The cultural relics and ethnic identities of Uygurs have been well preserved in northwest China's Xinjiang Uygur Autonomous Region, visiting foreign envoys said Wednesday.
The envoys visited the centuries-old Karez Wells, or subterranean canals, which are regarded as one of China's three greatest projects along with the Great Wall and the Grand Canal. Nearly 2,000 Karez Wells still exist in Xinjiang.
The visitors also went to the Imin Minaret, a pagoda that was built in 1777 devoted to Islam, and the Jiaohe Ruins, an ancient city on the Silk Road. Both are under state-level protection.
Since last year, authorities in Xinjiang have started a 182 million U.S.-dollar renovation of the Karez irrigation system, a program that is intended to improve irrigation and ease the impact of drought. The project will run till 2010.
"The three sites are the historical evidence that people in Xinjiang have long a civilization. They are proof that Xinjiang is not a neglected area," said Sudrajat, Indonesian ambassador to China. "I very much enjoyed seeing the people in the area live stable, prosperous and harmonious life."
"The Imin tower is the symbol of the early stage of Muslim civilization in Xinjiang. People that I talked to appreciate that the central government spent so much money in protecting the heritage," he said. "Indonesia understands that Muslims will be a good bridge between Indonesia and China."
Afghanistan ambassador to China said he appreciated the well-protected culture of the minority, which was very important to a harmonious society.
"We are happy to see the improved daily life of the minority in Xinjiang which is so close to our culture," he said.

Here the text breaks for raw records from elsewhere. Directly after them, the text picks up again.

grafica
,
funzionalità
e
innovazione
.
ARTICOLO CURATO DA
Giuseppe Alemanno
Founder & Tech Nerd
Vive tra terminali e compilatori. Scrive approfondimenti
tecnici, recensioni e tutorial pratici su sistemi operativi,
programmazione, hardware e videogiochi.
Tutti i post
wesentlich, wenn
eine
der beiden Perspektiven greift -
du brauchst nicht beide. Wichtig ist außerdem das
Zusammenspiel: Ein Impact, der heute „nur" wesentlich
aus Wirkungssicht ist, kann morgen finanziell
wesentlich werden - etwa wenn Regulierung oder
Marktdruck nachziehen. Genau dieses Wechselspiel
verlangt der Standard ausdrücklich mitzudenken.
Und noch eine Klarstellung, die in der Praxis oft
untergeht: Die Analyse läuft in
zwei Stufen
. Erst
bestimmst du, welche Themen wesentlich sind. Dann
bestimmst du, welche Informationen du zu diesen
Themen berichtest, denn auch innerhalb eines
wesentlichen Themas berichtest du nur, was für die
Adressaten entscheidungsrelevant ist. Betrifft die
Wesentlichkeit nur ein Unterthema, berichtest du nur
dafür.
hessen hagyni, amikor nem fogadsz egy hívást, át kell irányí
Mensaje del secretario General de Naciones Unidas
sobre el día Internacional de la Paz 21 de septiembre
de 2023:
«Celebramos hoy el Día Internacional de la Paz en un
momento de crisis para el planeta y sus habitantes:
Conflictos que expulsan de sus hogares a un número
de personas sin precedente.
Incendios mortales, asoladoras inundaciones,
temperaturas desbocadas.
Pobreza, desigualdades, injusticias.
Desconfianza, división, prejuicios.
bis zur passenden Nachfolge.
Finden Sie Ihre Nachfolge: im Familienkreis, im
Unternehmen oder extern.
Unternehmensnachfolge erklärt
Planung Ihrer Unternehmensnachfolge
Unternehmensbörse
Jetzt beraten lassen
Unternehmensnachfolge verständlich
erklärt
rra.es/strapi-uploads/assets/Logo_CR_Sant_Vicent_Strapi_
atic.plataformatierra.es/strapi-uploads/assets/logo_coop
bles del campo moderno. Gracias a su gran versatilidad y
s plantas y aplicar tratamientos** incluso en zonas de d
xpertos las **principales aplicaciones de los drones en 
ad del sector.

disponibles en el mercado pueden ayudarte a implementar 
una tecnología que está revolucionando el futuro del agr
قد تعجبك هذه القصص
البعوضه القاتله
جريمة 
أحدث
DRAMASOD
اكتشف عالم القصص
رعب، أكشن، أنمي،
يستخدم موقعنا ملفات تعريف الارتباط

The envoys visited the family of Mahmut, sitting around tables with grapes and enjoying the performance of the hosts.
Murat Salim Esenli, Turkish ambassador to China, stood up to join the dance of Qeyser Ay, a ten-year-old daughter of Mahmut. The fourth-grade student then became the spotlight under the cameras of the diplomats.
The Chinese government is keen on preserving the ethnic identities and culture of the minorities. If these are well preserved, the tensions between the ethnic groups would be eliminated, he said.